Jo Smail (born 1943) is an American artist born and educated in Durban, South Africa.[1] Smail emigrated to the United States in 1985.[2]
Smail was born and raised in Durban, South Africa. There she received a degree in English and in history. After having three children, she attended art school.
Her work in painting, collage and drawing has been described as "poetic annotations." Her series of works, “Mongrel Collection,” from 2018 incorporate fragments of printed fabric, drawing and pigment prints mounted on eccentrically shaped MDF board.
Her retrospective exhibition, Flying with Remnant Wings, was presented at the Baltimore Museum of Art in 2021.[3] [4] She has collaborated on numerous works with the artist William Kentridge during the early years of the 2000s.
She has received reviews in the New York Times,[5] Baltimore Magazine, Art In America,[6] Hyperallergic,[7] Artforum,[8] among other publications.
In 1996, a significant amount of her work was destroyed in a fire at her studio in the Clipper Mill Industrial Park in Baltimore.
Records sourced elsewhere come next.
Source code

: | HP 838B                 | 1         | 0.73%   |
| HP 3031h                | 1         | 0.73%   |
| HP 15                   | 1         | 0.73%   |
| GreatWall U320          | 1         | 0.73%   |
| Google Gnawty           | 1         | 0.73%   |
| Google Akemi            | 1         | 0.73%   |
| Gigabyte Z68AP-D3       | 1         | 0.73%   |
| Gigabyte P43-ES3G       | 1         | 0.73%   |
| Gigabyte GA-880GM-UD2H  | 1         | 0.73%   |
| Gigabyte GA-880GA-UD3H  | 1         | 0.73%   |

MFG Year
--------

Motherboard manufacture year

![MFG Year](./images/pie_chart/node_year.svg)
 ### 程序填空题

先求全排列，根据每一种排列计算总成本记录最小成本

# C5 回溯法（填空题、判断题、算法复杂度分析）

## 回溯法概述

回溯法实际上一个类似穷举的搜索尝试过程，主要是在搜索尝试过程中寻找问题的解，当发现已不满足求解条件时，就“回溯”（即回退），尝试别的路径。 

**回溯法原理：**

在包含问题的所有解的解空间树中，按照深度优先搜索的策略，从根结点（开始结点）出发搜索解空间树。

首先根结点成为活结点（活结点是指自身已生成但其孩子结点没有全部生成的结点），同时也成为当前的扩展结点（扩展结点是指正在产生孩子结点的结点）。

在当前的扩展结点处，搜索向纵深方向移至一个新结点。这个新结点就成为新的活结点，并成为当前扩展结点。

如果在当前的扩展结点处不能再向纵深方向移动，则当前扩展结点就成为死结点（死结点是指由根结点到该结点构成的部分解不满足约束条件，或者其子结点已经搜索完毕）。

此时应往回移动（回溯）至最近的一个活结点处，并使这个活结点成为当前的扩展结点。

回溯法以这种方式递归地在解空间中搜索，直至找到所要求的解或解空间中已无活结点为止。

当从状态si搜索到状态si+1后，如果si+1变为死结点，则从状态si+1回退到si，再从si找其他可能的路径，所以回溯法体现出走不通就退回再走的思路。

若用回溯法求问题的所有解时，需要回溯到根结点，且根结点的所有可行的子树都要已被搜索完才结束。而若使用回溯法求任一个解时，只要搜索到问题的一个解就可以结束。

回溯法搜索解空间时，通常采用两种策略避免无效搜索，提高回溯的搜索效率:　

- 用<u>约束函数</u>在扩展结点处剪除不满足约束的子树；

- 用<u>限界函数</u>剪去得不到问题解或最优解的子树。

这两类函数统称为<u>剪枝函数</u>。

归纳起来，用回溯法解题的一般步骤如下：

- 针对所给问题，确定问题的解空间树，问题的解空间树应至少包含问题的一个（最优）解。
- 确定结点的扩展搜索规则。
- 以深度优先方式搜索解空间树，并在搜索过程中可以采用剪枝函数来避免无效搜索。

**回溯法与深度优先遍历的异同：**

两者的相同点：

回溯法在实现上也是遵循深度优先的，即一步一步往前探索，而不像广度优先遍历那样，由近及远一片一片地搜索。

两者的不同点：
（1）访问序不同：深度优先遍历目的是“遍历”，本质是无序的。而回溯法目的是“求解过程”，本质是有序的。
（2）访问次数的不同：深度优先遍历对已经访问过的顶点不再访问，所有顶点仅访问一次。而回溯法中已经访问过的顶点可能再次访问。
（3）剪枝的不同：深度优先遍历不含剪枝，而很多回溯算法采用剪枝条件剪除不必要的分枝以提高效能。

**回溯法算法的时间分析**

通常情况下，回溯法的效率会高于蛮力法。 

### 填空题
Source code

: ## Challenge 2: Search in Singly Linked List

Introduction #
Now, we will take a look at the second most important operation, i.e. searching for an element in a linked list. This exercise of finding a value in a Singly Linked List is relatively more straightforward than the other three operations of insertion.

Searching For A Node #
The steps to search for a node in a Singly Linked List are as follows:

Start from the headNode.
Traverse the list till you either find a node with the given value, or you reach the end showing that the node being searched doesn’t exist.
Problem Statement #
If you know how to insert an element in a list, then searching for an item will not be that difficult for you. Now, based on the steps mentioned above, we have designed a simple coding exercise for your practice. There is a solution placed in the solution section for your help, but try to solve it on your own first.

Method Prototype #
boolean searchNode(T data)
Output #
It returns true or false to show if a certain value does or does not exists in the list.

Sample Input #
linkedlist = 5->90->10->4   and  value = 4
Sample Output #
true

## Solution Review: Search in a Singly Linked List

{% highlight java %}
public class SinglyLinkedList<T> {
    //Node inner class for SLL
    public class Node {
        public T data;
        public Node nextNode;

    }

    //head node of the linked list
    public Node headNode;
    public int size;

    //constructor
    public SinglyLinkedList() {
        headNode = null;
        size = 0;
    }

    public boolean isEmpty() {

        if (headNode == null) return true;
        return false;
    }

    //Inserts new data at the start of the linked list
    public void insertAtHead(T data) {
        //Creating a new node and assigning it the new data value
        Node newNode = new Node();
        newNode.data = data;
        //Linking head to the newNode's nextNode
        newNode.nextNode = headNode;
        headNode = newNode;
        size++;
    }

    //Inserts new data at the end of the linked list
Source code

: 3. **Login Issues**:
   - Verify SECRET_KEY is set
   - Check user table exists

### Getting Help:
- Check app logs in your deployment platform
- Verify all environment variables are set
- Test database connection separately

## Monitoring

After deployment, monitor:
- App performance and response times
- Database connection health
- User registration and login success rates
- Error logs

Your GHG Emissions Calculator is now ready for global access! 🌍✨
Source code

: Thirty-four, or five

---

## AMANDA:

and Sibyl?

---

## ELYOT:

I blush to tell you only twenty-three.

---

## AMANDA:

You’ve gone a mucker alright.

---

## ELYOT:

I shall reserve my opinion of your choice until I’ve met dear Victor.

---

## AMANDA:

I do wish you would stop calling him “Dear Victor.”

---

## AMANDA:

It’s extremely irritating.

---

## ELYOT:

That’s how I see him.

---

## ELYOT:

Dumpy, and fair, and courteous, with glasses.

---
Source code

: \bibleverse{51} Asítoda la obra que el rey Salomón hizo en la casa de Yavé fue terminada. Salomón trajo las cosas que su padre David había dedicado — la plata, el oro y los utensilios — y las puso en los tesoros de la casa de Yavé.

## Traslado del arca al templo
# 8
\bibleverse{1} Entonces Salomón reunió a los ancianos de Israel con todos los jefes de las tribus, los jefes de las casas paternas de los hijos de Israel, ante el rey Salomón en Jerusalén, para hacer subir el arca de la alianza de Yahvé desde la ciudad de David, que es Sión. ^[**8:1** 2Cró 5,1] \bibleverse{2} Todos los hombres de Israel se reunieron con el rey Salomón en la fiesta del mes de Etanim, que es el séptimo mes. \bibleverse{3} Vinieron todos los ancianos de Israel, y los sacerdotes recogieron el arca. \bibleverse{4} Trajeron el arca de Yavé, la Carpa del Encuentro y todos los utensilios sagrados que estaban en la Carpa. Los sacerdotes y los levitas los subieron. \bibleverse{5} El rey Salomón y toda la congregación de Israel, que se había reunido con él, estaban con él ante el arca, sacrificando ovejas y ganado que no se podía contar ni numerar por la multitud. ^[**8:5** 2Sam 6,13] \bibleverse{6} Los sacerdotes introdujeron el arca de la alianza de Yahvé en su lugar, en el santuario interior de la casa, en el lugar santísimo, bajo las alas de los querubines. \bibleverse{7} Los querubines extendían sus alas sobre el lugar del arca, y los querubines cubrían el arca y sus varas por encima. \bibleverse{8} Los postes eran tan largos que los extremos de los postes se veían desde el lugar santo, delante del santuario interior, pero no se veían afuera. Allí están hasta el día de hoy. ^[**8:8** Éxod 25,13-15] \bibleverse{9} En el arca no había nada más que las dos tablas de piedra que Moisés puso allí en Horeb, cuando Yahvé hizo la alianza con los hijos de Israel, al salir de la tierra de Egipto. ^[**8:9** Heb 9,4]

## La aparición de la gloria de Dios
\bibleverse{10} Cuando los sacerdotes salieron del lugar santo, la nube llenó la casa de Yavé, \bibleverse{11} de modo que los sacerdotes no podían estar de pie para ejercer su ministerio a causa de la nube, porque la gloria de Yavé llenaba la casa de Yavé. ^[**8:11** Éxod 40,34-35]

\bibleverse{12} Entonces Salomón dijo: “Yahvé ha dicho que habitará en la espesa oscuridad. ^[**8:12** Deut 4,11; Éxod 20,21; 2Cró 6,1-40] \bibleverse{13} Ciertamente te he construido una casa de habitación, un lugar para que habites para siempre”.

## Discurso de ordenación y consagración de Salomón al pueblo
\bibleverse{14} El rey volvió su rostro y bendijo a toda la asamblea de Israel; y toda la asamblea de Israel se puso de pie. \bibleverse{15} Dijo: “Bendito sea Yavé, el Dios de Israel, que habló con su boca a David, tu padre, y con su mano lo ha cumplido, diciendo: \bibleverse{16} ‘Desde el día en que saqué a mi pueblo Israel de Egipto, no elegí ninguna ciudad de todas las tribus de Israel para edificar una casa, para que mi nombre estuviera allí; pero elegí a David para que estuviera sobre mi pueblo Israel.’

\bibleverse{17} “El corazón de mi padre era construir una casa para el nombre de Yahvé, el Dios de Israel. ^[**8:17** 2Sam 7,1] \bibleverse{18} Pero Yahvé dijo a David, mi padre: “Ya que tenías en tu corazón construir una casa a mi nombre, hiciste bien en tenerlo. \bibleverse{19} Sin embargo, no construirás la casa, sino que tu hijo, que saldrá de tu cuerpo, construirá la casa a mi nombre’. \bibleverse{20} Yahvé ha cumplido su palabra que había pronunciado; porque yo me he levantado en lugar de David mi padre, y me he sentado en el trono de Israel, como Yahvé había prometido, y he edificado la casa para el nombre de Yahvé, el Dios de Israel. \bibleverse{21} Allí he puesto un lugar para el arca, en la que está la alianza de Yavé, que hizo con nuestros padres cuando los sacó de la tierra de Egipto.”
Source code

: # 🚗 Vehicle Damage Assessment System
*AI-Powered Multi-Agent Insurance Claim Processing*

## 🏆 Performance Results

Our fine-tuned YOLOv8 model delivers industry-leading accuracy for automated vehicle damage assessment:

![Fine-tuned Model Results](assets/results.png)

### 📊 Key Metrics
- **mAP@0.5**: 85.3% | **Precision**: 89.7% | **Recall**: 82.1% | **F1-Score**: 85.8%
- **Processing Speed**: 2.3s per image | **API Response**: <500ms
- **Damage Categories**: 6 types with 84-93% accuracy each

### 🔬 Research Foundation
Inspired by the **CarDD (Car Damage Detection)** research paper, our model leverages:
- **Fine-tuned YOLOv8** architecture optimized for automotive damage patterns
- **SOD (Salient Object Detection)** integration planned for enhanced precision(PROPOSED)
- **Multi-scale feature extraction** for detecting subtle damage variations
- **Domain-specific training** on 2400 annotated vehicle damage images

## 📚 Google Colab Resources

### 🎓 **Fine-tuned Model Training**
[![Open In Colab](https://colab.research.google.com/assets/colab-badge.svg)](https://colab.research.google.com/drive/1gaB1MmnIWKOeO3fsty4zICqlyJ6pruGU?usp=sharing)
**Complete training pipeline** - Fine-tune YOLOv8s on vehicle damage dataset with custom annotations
She lost 25 years worth of work in the fire that engulfed her studio. After the fire, her work developed an autobiographical tendency.[9]
Smail taught at the Johannesburg College of Art, the University of the Witwatersrand and at the Maryland Institute College of Art.
Her work is included in the permanent collections of the Baltimore Museum of Art,[10] the Johannesburg Art Museum, the National Gallery of South Africa among other venues. In 1996 she received a Pollock-Krasner Foundation Fellowship.[11]
Smail is married to Julien Davis, a research scientist and photographer. In 2000, she suffered a stroke and lost the ability to walk and speak. She continued to make art beginning with drawings and paintings that depicted "silence and sounds that became a new kind of language." She later regained her mobility and the ability to speak.